Within the store, only 15-second teasers are played. As The Wall Street Journal reports, these clips are shown in high-traffic and long-wait areas like entrances, deli counters, checkouts, and gas stations. Like we said above–it’s the same general approach as Quibi, except P&G isn’t betting that media viewers will choose to load up its show over other forms of entertainment. Instead, it’s just playing the show in a place they can’t leave.
Different episodes follow members of the family needing specific P&G products.
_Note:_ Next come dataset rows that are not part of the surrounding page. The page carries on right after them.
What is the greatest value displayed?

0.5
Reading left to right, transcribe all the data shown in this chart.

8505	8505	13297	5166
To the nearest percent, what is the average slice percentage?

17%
In one, for example, the grandmother character heads to Albertsons to restock the truck’s supply of avocados, but snags a bottle of P&G’s Head and Shoulders shampoo while she’s there.
P&G is still taking a bet, though.
The goal of showing short clips (plus a QR code for further exploration) is to get shoppers to go to the Albertsons app, where they’ll “theoretically watch the [full] episode and do their shopping,” Lela Coffey, P&G’s VP of User Growth Acceleration for North America, told WSJ.
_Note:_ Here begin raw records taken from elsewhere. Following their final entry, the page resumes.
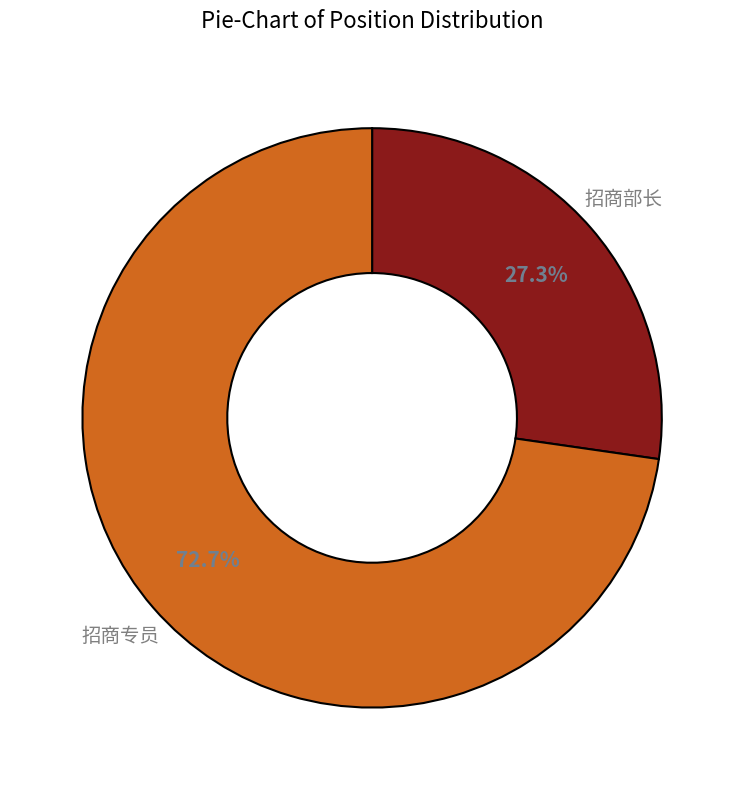

Is there any slice that represents more than half of the pie?

Yes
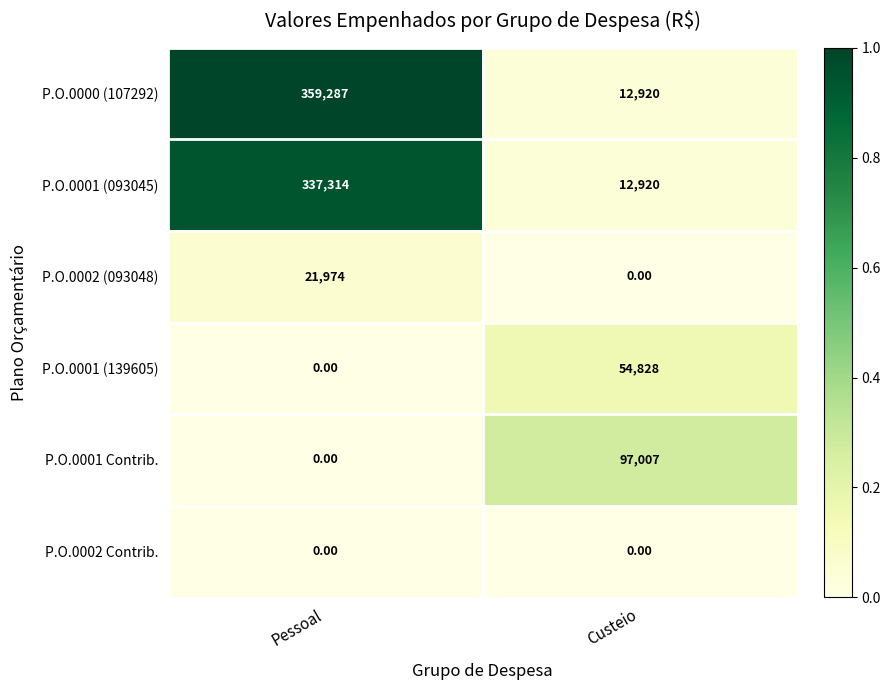

Which category has the highest value across all series?

Pessoal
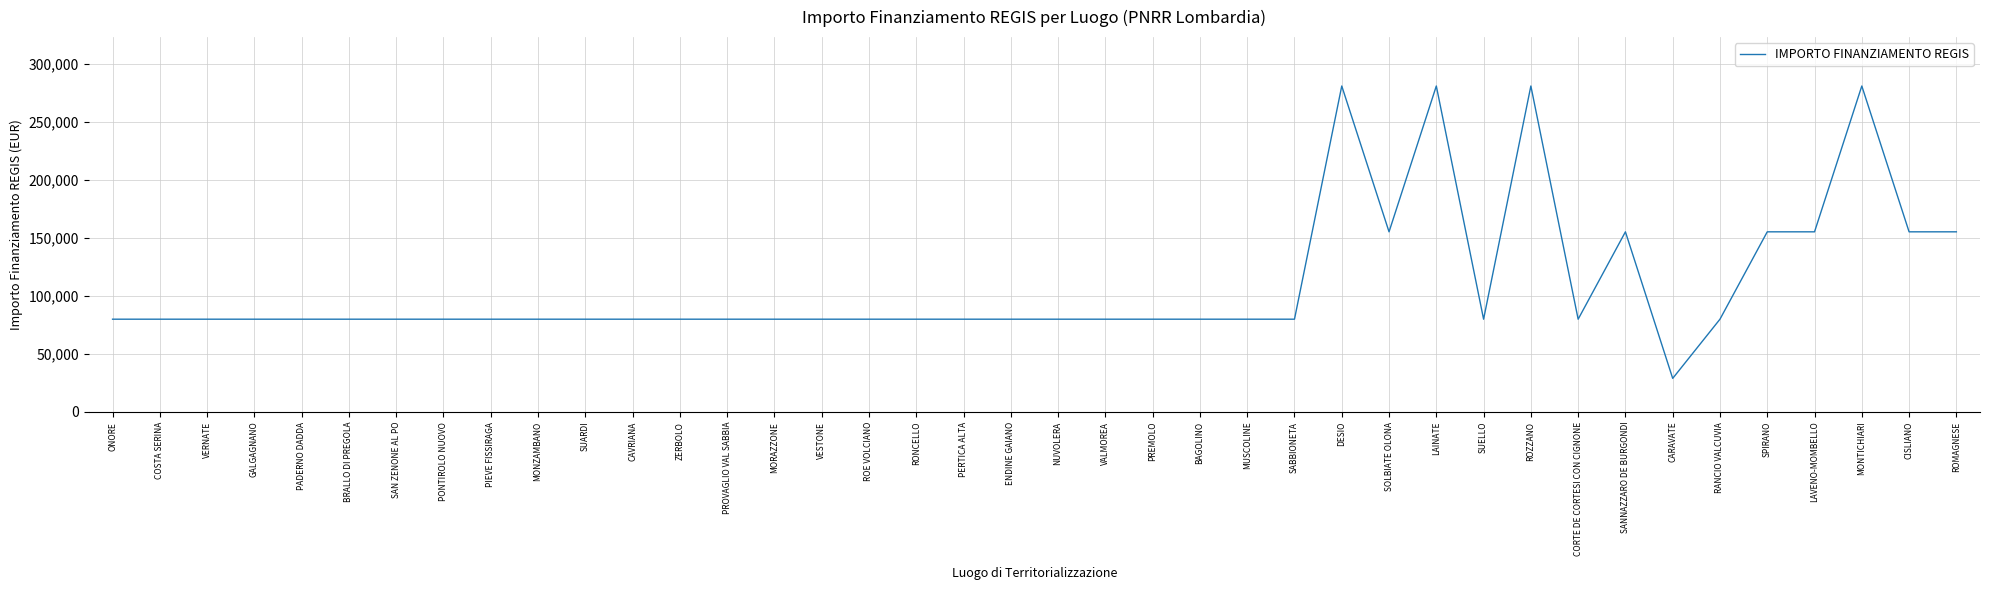

What is the difference between the maximum and minimum values?

252030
That’s the point where consumers will have to choose Rico’s Tacos over the smorgasbord of other content in their phones.
Brian Monahan, SVP of Albertsons Media Collective, told WSJ the concept of a “retail media network” isn’t novel, but that those networks (launched by brands like Walmart and Dollar Tree) have been limited to the usual search and digital display ads.
Albertsons wants to do development work on bigger productions that serve as both entertainment and ad, Monahan said.
“There is more than we can try together, and particularly with a partner like P&G that really understands consumers and where the market growth opportunities are,” he said.
Like with all ad campaigns, we’re curious to see the payoff in the data–especially since there’s plenty of comparatives to be found across social media and digital video platforms. How many people will watch full episodes of Rico’s Tacos? Will the featured products see a resulting sales bump? Did P&G greenlight Rico’s because The Golden Pear Affair saw success? We’d love to know.